8. An image forming method for forming an image by using a plurality of drawing processing units configured to process one or more drawing instructions included in a display list, at least two of the plurality of drawing processing units having different attributes with respect to a first drawing instruction,

the image forming method comprising:

an analyzing step of acquiring the first drawing instruction by analyzing the display list; and

an allocating step of allocating at least the first drawing instruction acquired in the analyzing step to a first one of the drawing processing units based on the attributes of the at least two drawing processing units with respect to the first drawing instruction.

9. The image forming method according to claim 8, wherein the attributes include a processing capacity level indicating a degree of processing capacity of the drawing processing units.

10. The image forming method according to claim 9, wherein the processing capacity level is determined by a time it takes for the drawing processing units to process the drawing instructions.

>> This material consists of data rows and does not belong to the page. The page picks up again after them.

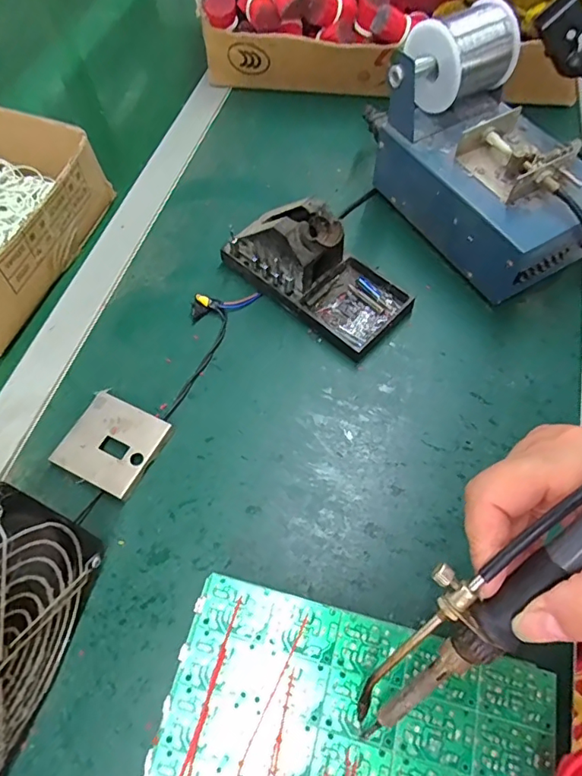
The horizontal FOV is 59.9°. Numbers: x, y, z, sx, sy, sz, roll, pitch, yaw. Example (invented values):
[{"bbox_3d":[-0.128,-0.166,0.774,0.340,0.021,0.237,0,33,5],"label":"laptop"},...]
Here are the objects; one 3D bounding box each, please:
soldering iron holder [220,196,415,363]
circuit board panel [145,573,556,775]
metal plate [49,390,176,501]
[{"bbox_3d":[0.020,-0.107,0.420,0.157,0.070,0.078,40,69,20],"label":"soldering iron holder"},{"bbox_3d":[0.029,0.161,0.234,0.174,0.007,0.103,11,63,10],"label":"circuit board panel"},{"bbox_3d":[-0.133,0.041,0.376,0.068,0.011,0.064,24,65,14],"label":"metal plate"}]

11. The image forming method according to claim 8, wherein the analyzing step includes counting the number of a plurality of the drawing instructions included in the display list, and

wherein the allocating step includes causing one of the plurality of drawing processing units to process at least the drawing instructions counted in the analyzing step based on the number of the drawing instructions counted in the analyzing step and the attributes.

12. The image forming method according to claim 8, further comprising a process terminating step,

wherein, when a second one of the drawing processing units to which the first drawing instruction is not allocated in the allocating step is processing a second drawing instruction different from the first drawing instruction, the process terminating step includes terminating processing of the second drawing instruction in the second drawing processing step when the allocating step allocates the first drawing instruction to the second drawing processing unit.

13. The image forming method according to claim 12, wherein the allocating step includes causing another one of the drawing processing units which is different from the second drawing processing unit to process the remaining drawing instructions in the display list that includes the second drawing instruction that is terminated in the terminating step.

14. The image forming method according to claim 8, wherein, when the first drawing processing unit is processing the first drawing instruction, the allocating step includes allocating another drawing instruction to the first drawing processing unit,

wherein the first drawing processing unit processes the other drawing instruction allocated to the first drawing processing unit in the allocating step after completing the processing of the first drawing instruction.